■ Extrait de page ■
+ + + + + + +

En effet, c’est depuis 1994 que la Communauté internationale a imposé à mon pays l’ouverture d’un couloir humanitaire pour la réception des réfugiés, des militaires et des hommes armés rwandais. Cette situation a entrainé des guerres successives avec comme conséquence la dispersion de ces réfugiés à travers le pays.

Depuis l’invocation de la clause de cessation du statut de réfugié par le Gouvernement rwandais, la position de la République Démocratique du Congo est demeurée inchangée. Elle a été communiquée aux instances du HCR en marge de la 63ème session du Conseil exécutif du HCR, tenue à Genève en octobre 2012.

A cette occasion, le délégué du Gouvernement de mon pays a fait part au Directeur Afrique et au Haut Commissaire de l’impossibilité d’appliquer cette clause.

L’Accord Tripartite signé à Kigali, le 17 février 2010, et ses modalités pratiques, signées à Goma, le 30 juillet 2010, n’ont jamais été mis en œuvre par une Commission Tripartite réunissant la République Démocratique du Congo, pays d’asile, la République du Rwanda, pays d’origine et le HCR.

Cette Tripartite, qui devait se tenir sur invitation de la République du Rwanda, avait pour objectif la mise en place d’un plan d’opération sur le rapatriement volontaire et organisé des réfugiés rwandais vivant en République Démocratique du Congo.

Les perspectives de la pacification de l’Est du pays, qui s’annoncent avec la mise en place de la Brigade d’Intervention neutre en vue de neutraliser les forces négatives opérant dans les zones du Nord et du Sud Kivu, peuvent faciliter la relance de l’enregistrement et du rapatriement des réfugiés rwandais dans leur pays d’origine.

Nous croyons fermement au niveau du Gouvernement de la République Démocratique du Congo que le moment est venu pour mettre fin à cette situation de réfugié qui a trop duré et éviter de créer une situation d’irréguliers et d’apatrides par l’invocation de la clause de cessation.

+ + + + + + +

■ Consigne de travail 1 ■
Extrayez des données chaque ligne contenant la chaîne « highlighted », en tenant compte de la casse.
L'extrait et les lignes de données n'ont pas la même origine.

+ + + + + + +

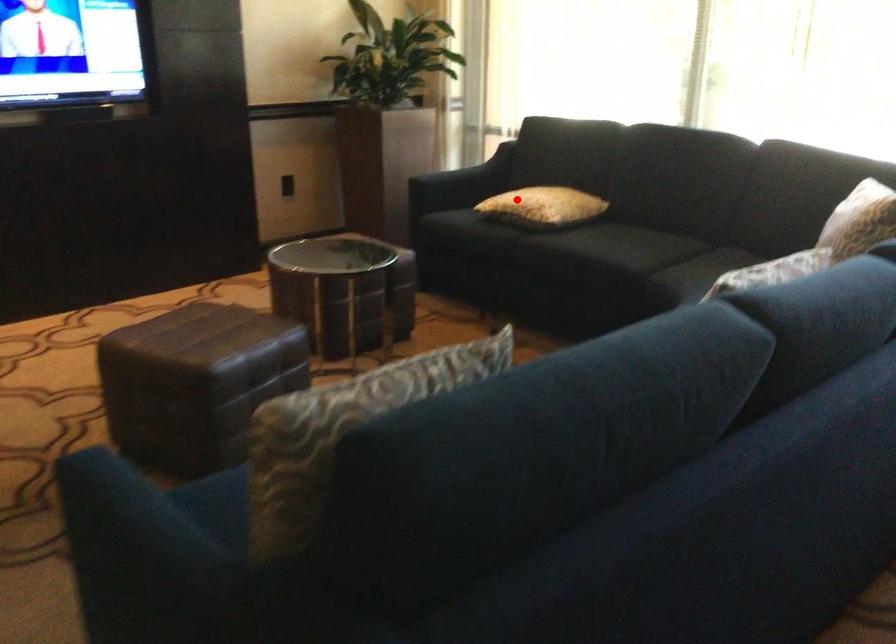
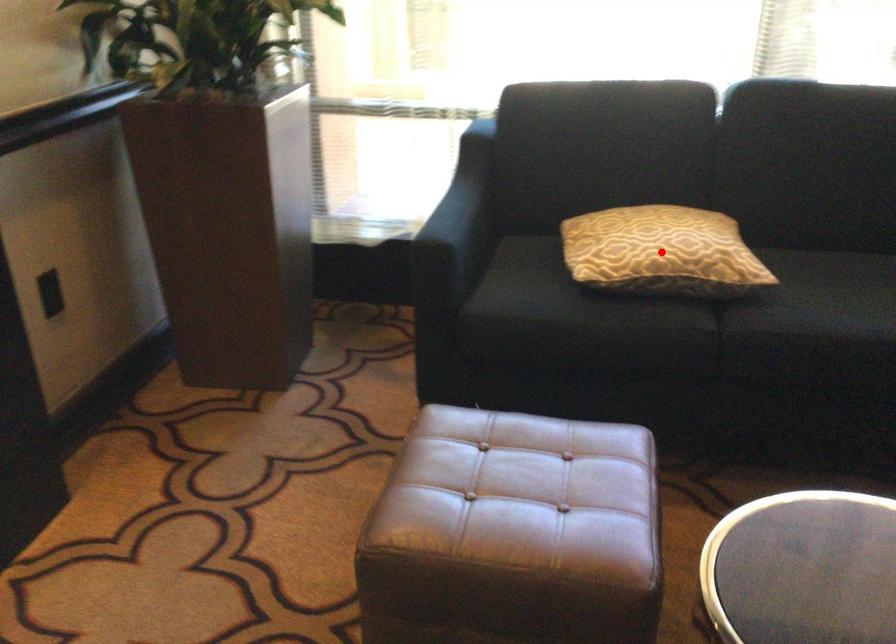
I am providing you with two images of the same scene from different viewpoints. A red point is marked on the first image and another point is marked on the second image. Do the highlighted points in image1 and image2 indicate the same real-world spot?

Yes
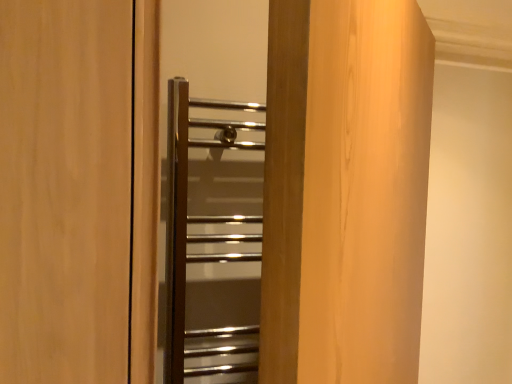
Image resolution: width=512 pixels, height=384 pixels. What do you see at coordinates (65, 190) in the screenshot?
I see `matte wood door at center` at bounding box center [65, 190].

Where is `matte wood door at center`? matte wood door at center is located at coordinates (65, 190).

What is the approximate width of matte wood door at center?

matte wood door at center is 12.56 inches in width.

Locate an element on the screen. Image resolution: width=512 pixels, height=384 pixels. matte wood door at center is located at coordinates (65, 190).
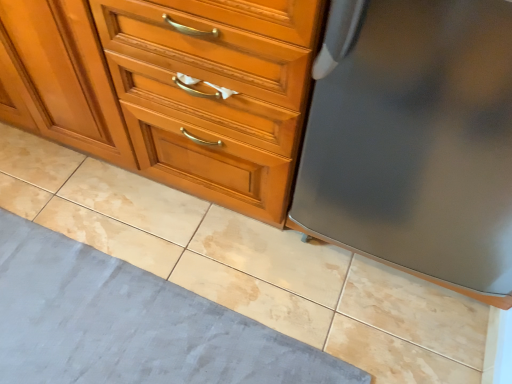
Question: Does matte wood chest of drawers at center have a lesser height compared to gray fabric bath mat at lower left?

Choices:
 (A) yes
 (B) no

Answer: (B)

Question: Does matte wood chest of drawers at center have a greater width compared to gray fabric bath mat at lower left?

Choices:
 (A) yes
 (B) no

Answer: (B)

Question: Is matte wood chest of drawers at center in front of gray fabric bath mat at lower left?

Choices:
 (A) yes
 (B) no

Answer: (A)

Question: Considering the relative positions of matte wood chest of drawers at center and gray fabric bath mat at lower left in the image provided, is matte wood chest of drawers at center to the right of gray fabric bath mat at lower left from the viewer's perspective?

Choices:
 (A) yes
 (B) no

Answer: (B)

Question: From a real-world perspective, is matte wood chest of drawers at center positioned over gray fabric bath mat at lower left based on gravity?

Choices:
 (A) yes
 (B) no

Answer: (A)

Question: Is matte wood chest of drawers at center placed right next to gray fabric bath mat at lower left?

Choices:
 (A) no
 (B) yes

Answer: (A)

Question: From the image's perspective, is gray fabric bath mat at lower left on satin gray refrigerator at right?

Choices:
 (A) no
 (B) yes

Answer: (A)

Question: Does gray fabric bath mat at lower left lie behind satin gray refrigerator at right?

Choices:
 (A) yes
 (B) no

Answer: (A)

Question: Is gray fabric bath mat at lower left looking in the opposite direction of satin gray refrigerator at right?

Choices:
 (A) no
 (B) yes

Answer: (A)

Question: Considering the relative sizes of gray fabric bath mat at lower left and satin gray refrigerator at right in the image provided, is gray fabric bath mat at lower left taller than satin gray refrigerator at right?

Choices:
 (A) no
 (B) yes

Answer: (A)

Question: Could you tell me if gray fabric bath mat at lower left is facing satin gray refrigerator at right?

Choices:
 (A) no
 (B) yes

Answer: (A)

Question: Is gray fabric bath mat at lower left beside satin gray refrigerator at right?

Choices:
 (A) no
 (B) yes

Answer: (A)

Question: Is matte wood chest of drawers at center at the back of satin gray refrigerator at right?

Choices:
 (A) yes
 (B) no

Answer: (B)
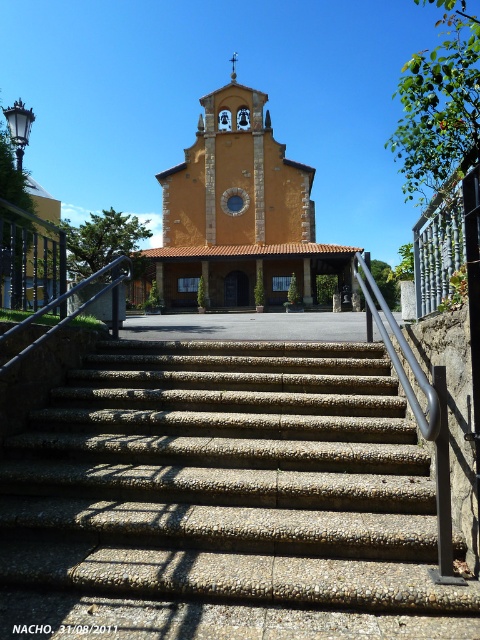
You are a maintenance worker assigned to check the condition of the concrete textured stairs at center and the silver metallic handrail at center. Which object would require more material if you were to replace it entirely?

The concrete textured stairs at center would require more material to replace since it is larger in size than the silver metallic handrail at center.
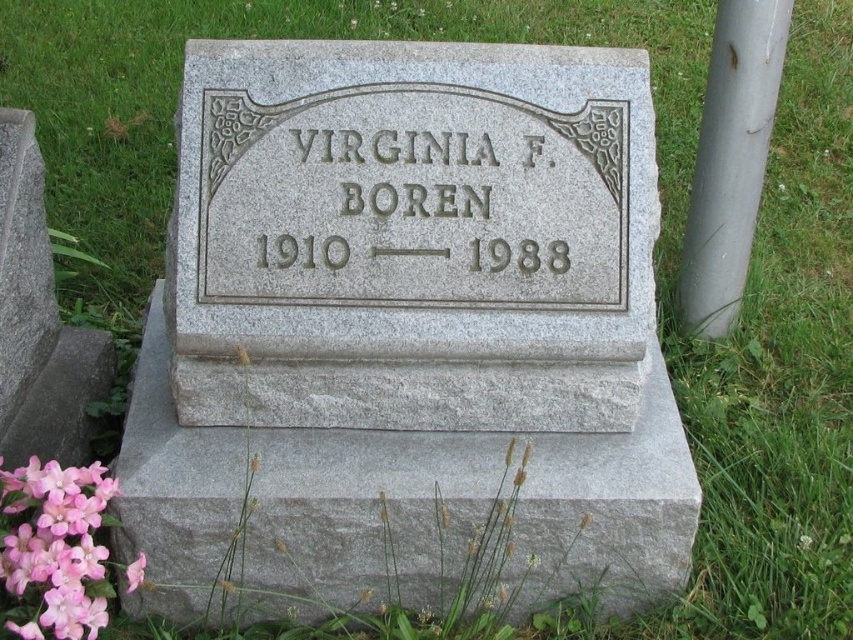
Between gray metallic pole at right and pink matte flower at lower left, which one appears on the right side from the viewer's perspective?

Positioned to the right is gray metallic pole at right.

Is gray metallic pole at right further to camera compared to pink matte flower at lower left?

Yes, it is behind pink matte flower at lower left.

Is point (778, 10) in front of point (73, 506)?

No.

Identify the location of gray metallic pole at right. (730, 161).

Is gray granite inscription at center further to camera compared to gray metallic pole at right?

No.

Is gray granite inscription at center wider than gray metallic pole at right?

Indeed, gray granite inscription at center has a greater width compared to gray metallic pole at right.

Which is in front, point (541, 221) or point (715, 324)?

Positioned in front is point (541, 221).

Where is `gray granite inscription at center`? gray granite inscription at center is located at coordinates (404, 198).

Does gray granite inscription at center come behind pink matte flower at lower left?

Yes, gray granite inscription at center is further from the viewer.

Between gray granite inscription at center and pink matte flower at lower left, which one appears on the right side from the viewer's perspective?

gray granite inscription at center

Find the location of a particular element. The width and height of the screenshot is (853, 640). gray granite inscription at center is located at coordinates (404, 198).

+ + + + + + +

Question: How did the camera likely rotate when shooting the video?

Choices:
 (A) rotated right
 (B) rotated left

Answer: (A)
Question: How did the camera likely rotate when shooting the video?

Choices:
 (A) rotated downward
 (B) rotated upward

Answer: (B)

+ + + + + + +

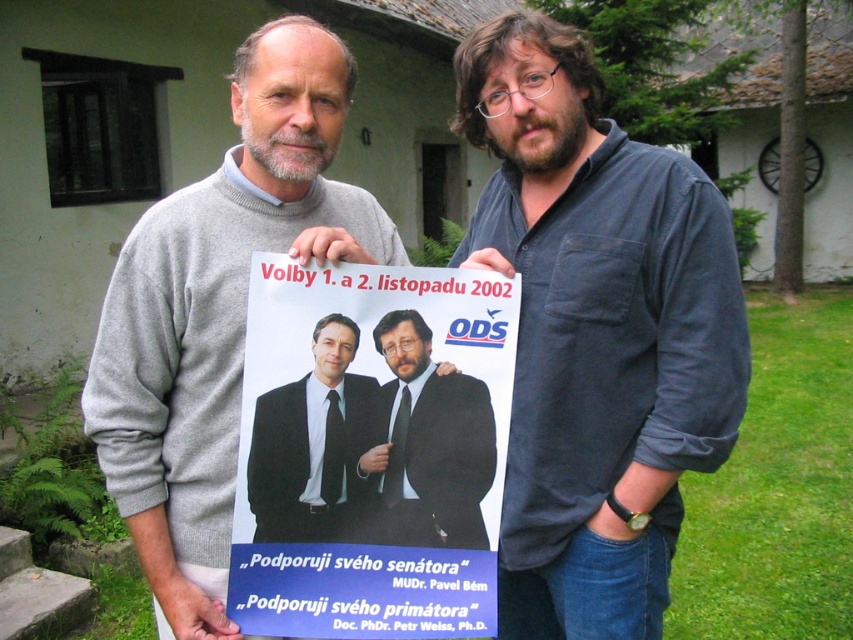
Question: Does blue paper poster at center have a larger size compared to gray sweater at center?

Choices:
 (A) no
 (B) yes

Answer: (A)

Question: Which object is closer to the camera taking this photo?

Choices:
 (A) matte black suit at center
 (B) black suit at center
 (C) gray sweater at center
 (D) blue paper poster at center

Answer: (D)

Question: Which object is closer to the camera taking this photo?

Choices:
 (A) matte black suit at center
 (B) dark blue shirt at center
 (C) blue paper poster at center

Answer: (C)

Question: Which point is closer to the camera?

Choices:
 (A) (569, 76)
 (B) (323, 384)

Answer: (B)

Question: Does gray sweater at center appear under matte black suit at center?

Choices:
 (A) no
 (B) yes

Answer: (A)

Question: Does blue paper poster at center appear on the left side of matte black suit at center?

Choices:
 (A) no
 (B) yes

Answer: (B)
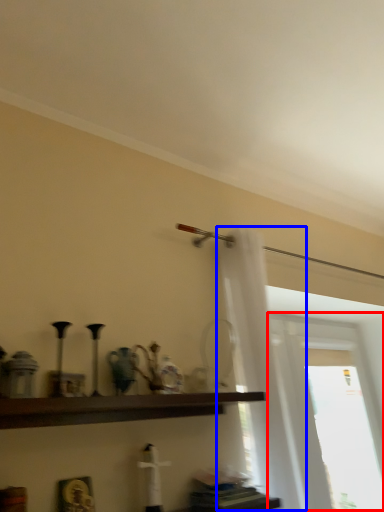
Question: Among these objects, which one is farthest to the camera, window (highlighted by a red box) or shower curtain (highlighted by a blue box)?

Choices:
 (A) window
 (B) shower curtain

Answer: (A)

+ + + + + + +

■ Consigne de travail 2 ■
Répondez brièvement à ces questions sur l'extrait :
(a) Depuis quelle année la Communauté internationale impose-t-elle l'ouverture d'un couloir humanitaire ?
(b) Dans quelle ville et à quelle date l'Accord Tripartite a-t-il été signé ?
(c) Dans quelle ville s'est tenue la 63ème session du Conseil exécutif du HCR ?

■ Réponse proposée 1 ■
I am providing you with two images of the same scene from different viewpoints. A red point is marked on the first image and another point is marked on the second image. Do the highlighted points in image1 and image2 indicate the same real-world spot?
Question: Among these objects, which one is farthest to the camera, window (highlighted by a red box) or shower curtain (highlighted by a blue box)?

■ Réponse proposée 2 ■
(a) Depuis 1994.
(b) À Kigali, le 17 février 2010.
(c) À Genève.